According to a report in Financial Times, Citi chief executive Vikram Pandit in an internal memo to the staff tried to allay fears over debt and its share price, which is hovering around one dollar. The daily quoted Pandit as saying in the memo that 'we were profitable through the first two months of 2009 and are having our best quarter-to-date performance since the third quarter of 2007.'
Pandit added that in January and February alone -- two months in which investment banks did well because of a partial thawing of credit markets -- the bank generated revenues of $19 billion before markdowns, FT stated in a report published online.
Pandit has reiterated that a planned capital injection by the US government and other investors would strengthen its balance sheet.
The deal with US government would turn the federal authorities into Citi's single largest shareholder with a stake of up to 36 per cent, it added.
Citi has suffered five consecutive quarters of multi-billion-dollar losses on huge credit-related writedowns. Executives have pinned their hopes of dispelling market concerns over its survival on recording a profit in the first three months of 2009.
The memo stated that Citi's deposits were 'relatively stable.' Further, the company's executives have said they have not noticed any significant deposit flight during the company's prolonged travails, the FT report said.

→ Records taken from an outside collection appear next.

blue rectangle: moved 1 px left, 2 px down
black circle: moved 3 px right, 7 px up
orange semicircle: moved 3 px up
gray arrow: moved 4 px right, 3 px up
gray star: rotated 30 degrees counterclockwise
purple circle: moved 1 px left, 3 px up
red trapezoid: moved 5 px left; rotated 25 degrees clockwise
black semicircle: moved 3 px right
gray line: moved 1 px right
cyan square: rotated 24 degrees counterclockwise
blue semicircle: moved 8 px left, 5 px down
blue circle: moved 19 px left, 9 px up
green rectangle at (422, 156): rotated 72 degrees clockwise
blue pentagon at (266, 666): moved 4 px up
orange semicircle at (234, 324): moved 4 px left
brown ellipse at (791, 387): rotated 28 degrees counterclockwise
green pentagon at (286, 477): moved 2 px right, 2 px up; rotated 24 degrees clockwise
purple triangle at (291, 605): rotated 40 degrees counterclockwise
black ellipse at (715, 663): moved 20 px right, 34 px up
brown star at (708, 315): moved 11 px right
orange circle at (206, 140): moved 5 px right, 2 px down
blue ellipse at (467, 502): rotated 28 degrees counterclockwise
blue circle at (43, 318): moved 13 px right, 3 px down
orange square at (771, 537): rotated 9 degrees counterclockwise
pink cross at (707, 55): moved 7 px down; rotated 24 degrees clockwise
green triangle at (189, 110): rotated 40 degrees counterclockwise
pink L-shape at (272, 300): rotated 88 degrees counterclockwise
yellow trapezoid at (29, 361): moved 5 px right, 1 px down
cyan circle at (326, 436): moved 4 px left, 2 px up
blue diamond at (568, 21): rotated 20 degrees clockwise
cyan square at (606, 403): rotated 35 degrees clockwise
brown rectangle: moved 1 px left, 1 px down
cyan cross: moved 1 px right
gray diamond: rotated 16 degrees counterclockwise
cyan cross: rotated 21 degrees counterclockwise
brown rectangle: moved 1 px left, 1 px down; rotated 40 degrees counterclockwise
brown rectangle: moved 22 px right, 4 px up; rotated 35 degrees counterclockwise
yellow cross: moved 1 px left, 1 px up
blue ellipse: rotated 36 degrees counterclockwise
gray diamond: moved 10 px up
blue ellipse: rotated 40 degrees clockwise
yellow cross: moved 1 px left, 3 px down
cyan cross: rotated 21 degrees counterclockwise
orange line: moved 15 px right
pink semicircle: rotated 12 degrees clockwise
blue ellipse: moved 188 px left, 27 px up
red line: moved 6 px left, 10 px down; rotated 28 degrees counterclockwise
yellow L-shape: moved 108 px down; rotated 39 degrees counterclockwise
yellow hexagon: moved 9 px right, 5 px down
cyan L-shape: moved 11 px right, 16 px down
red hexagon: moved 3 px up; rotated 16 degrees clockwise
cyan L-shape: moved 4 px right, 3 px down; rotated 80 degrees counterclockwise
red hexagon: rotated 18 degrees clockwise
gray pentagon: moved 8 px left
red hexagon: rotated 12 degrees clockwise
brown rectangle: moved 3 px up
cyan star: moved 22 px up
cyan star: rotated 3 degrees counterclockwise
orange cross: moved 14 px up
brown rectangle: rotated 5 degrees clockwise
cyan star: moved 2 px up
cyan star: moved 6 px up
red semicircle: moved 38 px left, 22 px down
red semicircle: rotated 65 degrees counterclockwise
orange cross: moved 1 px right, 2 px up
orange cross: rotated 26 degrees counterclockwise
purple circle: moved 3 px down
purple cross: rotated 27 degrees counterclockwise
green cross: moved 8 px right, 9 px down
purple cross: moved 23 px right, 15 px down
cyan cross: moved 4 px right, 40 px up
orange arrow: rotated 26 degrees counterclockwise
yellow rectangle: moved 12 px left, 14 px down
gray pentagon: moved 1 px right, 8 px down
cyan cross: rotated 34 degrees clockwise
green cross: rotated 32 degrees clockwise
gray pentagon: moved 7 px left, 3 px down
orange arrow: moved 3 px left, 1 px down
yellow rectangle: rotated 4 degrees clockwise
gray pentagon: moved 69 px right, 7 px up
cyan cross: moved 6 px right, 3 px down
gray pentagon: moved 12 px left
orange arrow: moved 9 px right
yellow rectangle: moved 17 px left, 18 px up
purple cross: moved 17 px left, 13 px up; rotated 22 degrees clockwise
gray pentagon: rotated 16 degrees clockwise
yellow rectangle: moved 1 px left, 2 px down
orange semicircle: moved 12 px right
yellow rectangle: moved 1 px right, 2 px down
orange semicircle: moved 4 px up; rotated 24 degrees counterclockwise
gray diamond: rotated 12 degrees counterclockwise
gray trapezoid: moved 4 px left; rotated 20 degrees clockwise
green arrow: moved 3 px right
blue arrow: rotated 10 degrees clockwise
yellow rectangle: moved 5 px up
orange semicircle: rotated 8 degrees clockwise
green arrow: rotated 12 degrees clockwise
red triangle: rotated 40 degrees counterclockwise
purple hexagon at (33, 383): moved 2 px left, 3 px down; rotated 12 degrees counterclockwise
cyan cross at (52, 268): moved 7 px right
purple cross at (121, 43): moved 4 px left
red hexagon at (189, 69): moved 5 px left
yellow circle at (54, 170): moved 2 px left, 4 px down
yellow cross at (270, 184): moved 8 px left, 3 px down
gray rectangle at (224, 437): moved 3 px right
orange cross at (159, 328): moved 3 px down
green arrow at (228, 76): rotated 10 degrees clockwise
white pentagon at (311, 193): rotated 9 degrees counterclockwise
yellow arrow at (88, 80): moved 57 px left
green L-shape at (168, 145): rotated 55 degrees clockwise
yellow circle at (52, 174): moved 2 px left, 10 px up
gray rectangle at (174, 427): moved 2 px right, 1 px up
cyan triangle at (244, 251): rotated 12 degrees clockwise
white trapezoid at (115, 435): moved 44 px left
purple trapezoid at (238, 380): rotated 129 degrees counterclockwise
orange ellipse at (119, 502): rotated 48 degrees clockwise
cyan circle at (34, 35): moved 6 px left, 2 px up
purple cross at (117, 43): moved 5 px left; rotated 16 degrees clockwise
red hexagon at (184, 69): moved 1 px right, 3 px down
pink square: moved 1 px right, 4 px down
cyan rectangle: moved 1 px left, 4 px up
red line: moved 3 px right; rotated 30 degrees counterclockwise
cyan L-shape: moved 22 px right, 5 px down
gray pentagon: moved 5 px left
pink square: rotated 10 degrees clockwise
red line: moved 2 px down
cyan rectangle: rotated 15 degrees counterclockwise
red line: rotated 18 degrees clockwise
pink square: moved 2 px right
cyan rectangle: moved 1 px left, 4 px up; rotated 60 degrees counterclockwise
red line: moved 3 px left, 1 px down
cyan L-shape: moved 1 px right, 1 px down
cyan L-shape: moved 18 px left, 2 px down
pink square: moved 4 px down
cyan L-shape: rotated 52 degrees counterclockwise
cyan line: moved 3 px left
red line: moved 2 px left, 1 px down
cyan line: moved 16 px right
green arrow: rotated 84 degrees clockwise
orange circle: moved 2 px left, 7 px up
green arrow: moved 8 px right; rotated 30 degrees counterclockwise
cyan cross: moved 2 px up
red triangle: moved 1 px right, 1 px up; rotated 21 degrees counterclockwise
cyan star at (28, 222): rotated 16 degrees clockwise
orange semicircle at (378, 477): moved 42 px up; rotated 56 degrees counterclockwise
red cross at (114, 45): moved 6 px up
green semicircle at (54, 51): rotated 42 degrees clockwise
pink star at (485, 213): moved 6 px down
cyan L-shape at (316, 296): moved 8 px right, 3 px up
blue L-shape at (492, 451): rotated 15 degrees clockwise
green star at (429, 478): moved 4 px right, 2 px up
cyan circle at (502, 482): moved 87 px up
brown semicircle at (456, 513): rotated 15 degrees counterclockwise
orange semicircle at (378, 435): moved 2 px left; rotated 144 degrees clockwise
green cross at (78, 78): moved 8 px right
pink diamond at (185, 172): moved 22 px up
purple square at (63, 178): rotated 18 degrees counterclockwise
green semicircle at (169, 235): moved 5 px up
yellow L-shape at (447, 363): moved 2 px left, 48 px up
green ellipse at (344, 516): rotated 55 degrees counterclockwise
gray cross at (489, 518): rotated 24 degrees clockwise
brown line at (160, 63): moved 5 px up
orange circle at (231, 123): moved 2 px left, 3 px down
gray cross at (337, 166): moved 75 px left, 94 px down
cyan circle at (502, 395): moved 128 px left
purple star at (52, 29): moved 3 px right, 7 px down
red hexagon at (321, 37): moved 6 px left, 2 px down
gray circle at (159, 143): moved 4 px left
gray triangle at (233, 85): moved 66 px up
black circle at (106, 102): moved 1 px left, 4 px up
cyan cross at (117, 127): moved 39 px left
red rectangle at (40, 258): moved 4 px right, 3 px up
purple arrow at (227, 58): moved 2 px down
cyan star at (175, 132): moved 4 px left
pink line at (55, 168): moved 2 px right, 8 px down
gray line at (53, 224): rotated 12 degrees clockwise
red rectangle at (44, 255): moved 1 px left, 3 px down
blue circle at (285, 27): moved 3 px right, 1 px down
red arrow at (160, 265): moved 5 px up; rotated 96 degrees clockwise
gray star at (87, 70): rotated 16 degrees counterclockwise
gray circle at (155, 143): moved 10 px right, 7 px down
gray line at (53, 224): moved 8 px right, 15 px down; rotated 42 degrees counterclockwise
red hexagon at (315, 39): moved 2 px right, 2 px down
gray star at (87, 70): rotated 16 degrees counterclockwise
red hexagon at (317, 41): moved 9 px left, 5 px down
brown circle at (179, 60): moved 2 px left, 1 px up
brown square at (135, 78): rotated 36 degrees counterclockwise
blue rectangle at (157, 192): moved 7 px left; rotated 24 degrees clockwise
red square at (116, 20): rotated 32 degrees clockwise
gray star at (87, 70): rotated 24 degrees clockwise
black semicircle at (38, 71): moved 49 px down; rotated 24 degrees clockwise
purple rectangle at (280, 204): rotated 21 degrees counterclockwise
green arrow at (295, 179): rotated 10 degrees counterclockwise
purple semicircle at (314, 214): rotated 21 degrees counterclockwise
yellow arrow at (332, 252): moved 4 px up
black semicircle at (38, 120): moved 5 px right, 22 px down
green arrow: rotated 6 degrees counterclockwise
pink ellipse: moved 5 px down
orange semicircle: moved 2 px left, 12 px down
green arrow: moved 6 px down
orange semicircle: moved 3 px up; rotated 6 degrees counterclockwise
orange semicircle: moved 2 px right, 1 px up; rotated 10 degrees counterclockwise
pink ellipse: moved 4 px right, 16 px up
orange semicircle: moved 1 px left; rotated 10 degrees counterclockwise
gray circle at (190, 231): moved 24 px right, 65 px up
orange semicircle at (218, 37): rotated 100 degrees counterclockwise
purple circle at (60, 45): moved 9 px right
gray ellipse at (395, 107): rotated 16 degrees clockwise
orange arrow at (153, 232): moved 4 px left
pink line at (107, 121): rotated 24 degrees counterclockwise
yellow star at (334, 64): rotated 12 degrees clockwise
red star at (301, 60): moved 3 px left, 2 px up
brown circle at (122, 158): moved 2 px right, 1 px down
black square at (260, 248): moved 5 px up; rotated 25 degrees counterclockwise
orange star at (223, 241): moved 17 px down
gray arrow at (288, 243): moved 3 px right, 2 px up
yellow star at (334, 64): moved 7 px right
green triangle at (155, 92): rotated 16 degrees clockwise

Citi has conducted its own stress test, using tougher assumptions on the scale of the economic downturn than those to be adopted by the US government and was confident of its capital strength.
Pandit also addressed some investors concerns over Citi's ability to reap the benefits of billions of dollars in deferred tax assets.
'Even if economic conditions deteriorated significantly, Citi would be able to take advantage of the majority of those assets, boosting its balance sheet,' the memo said.